很明顯,貫穿全詩始終的是從殷商繼承下來,又經過重大改造的天命論思想。天命論本來是殷商奴隸主的政治哲學,即君權神授,統治者的權力是天帝賜予的,奉行天的旨意實行在人間的統治,統治者所做的一切都是天意,天意永遠不會改變。周王朝推翻殷商的統治,也借用天命,作為自己建立統治的理論根據,而吸取殷商亡國的經驗教訓,提出天命無常、唯德是從,上天只選擇有德的人來統治天下,統治者失德,便會被革去天命,而另以有德者來代替,文王就是以德而代殷興周的。所以文王的子孫要以殷為鑒,敬畏上帝,效法文王的德行,才能永保天命。這是此詩的中心思想。
全詩沒有空發議論,而是通過對文王功業和德行的歌頌,以事實為依據,動之以情,曉之以理。如歌頌文王福澤百世,啟發對文王恩德的感戴之情,弦外之音就是:如果沒有文王創立的王朝,就沒有今日和后世的榮顯。作者又以殷商的亡國為鑒戒,殷商人口比原來的周國多得多,卻因喪失民心而失敗,再用殷貴族淪為周朝的服役者這一事實,引起警戒。全詩懇切叮嚀,諄諄教導,有勸勉,有鼓勵,有啟發,有引導,理正情深,表現了老政治家對后生晚輩的苦口婆心。在文王頌歌中,這是思想深刻、藝術也較為成功的一篇。
全詩七章,章八句,五十六句中除三句五言外,均為四言,章句結構整齊。每章換韻,韻律和諧。

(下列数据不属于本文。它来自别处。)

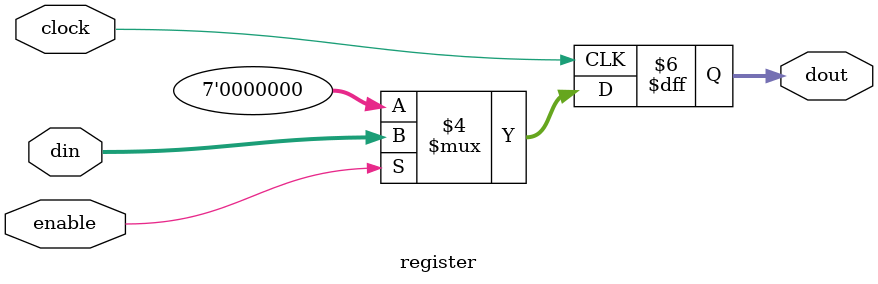
<source format=v>
`timescale 1ns / 1ps
module register(
input clock, 
input [6:0] din,
input enable, 
output reg [6:0] dout
    );

initial 
	begin 
	dout = 7'b0000000;
	end 
	
always @ (posedge clock )
	begin
		if(enable)
			dout = din;
		else 
			dout = 7'b0000000;
	end	
	
endmodule

</source>
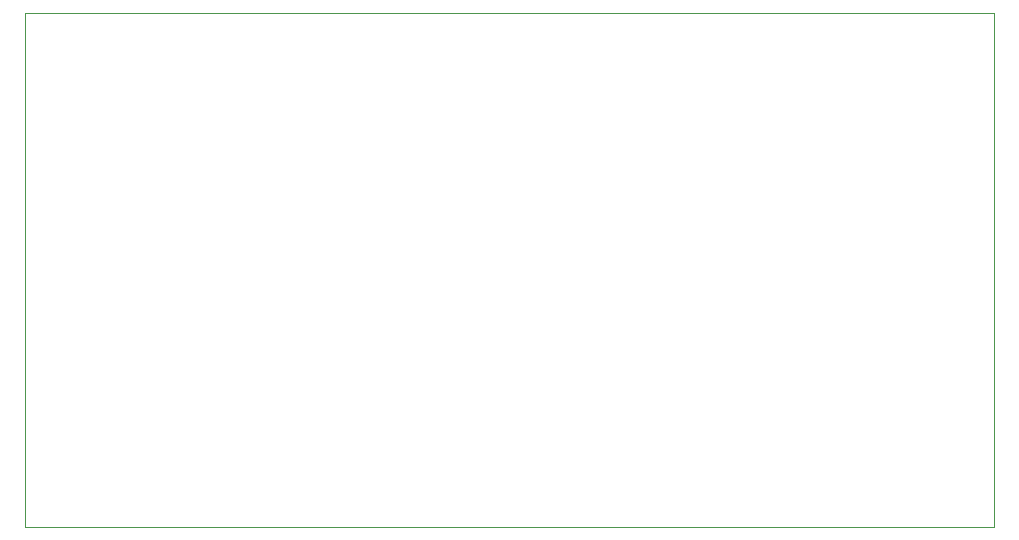
<source format=gm1>
G04 #@! TF.GenerationSoftware,KiCad,Pcbnew,6.0.9-8da3e8f707~116~ubuntu20.04.1*
G04 #@! TF.CreationDate,2022-11-05T19:19:53+00:00*
G04 #@! TF.ProjectId,slrm,736c726d-2e6b-4696-9361-645f70636258,rev?*
G04 #@! TF.SameCoordinates,Original*
G04 #@! TF.FileFunction,Profile,NP*
%FSLAX46Y46*%
G04 Gerber Fmt 4.6, Leading zero omitted, Abs format (unit mm)*
G04 Created by KiCad (PCBNEW 6.0.9-8da3e8f707~116~ubuntu20.04.1) date 2022-11-05 19:19:53*
%MOMM*%
%LPD*%
G01*
G04 APERTURE LIST*
G04 #@! TA.AperFunction,Profile*
%ADD10C,0.100000*%
G04 #@! TD*
G04 APERTURE END LIST*
D10*
X108735694Y-77921454D02*
X190788015Y-77921454D01*
X190788015Y-77921454D02*
X190788015Y-121408096D01*
X190788015Y-121408096D02*
X108735694Y-121408096D01*
X108735694Y-121408096D02*
X108735694Y-77921454D01*
M02*

</source>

最突出之處,是詩中成功地運用了連珠頂真的修辭技巧:前章與后章的詞句相連鎖,后章的起句承接前章的末句,或全句相重,或后半句相重,這樣,語句蟬聯,詩義貫串,宛如一體。這篇詩的蟬聯,除了結構緊湊,還起換韻作用,如姚際恒《詩經通論》所說:每四句承上語作轉韻,委委屬屬,連成一片。曹植《贈白馬王彪詩》本此。方玉潤《詩經原始》還說:曹詩只起落相承,此則中間換韻亦相承不斷,詩格尤奇。